Some people state that the lack of innovation in "older" industries isn't a significant concern, and that a combination of technology and socio-economic change will force "older" industries to adapt. This is a naïve comment not supported by history. Social inertia is a powerful force that has influenced human history. As many individuals know from the 1960s civil rights movement, the struggle to change social norms is a difficult and long struggle that continues over generations. Changing business processes in "older" industries is no different, and due to growing interconnectivity, even more difficult than before.
Interconnectivity is the new reality in today's dynamic economy. While those interconnected linkages may not overtly appear, they do exist. Technology companies would like to ignore the messiness of "older" industries, but they cannot, due to the interconnectivity they have helped foster.

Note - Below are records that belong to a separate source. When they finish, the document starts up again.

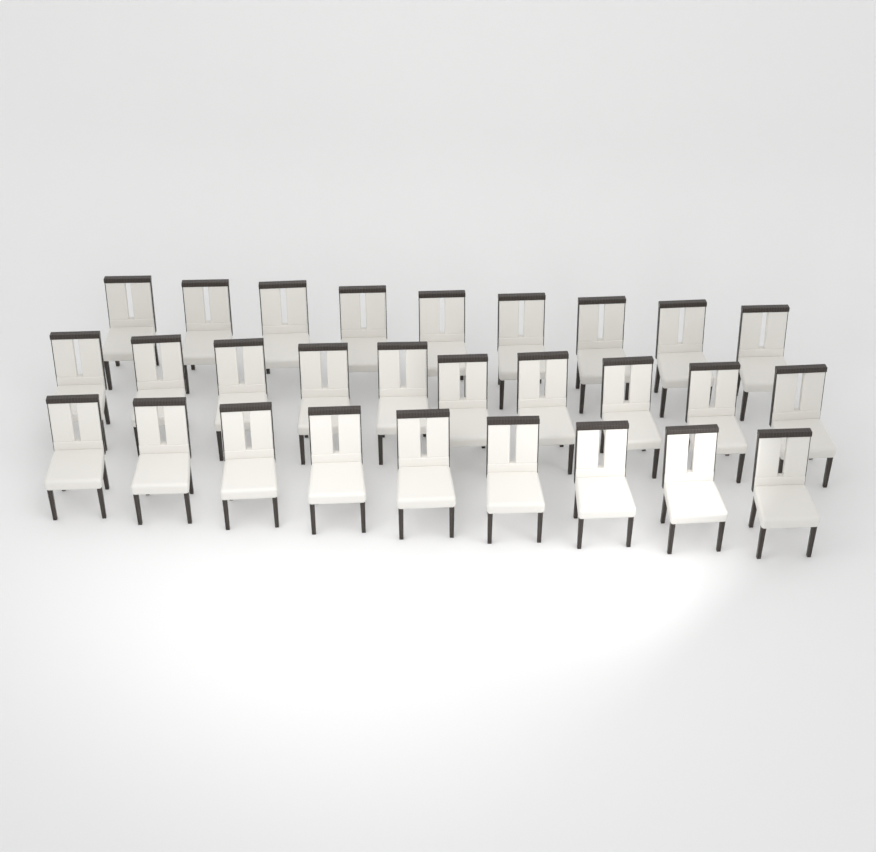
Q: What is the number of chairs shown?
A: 28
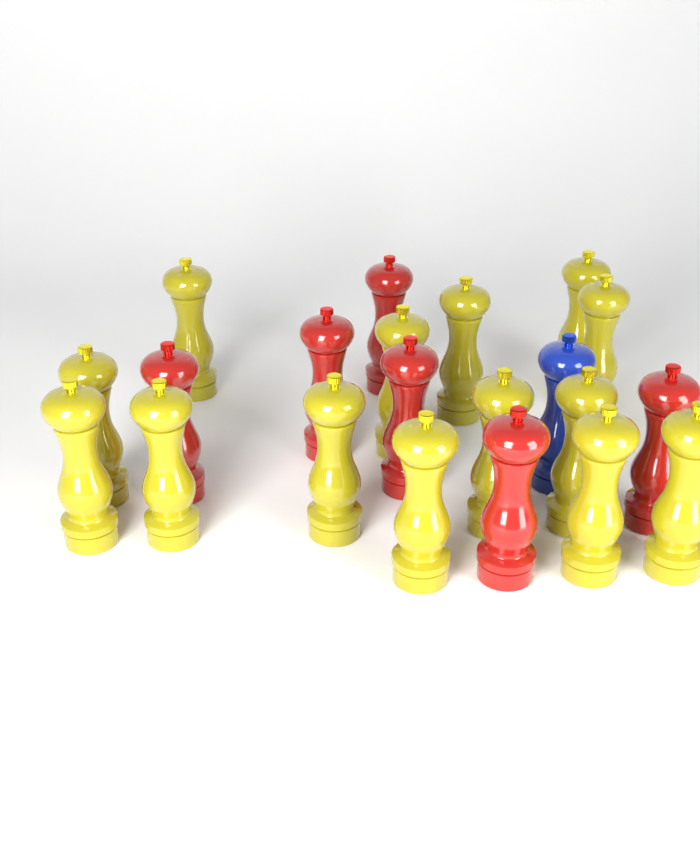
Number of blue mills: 1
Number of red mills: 6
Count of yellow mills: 14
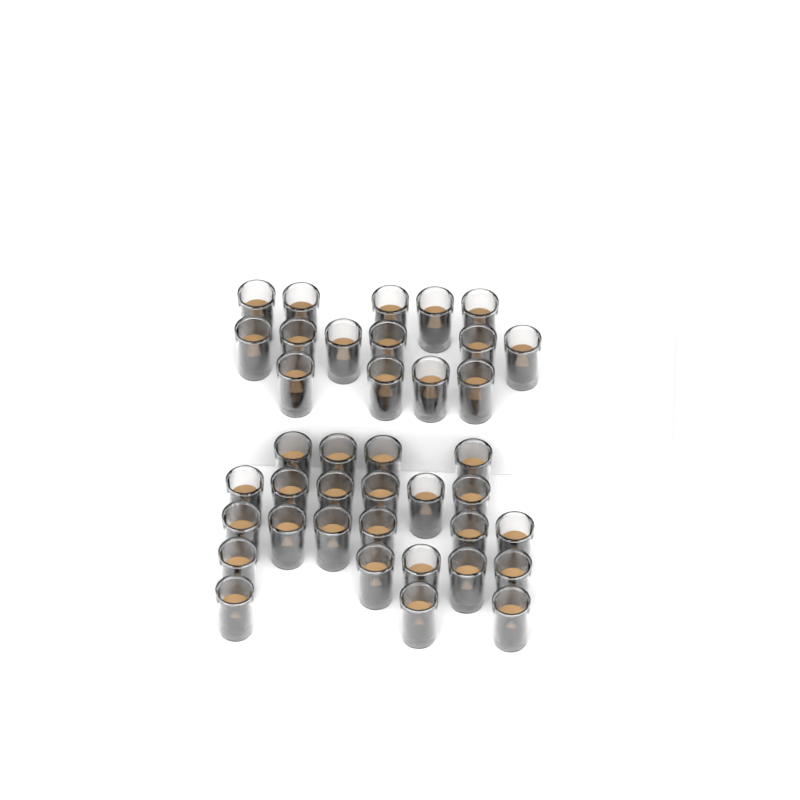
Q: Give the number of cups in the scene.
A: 39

Indeed, the technology industry is taking small steps to adapt to this interconnected reality. From the hiring of lobbyists to setting up political action committees (PACs), the technology industry is starting to use some of the tools that "older" industries have used for decades to promote their own agendas. A question arises whether or not technology companies can bring about positive change or will they be co-opted by the existing system? Will technology companies become the slow, risk adverse industries they currently abhor or will they be able to infuse new and innovative solutions into "older" industries? Only time will tell.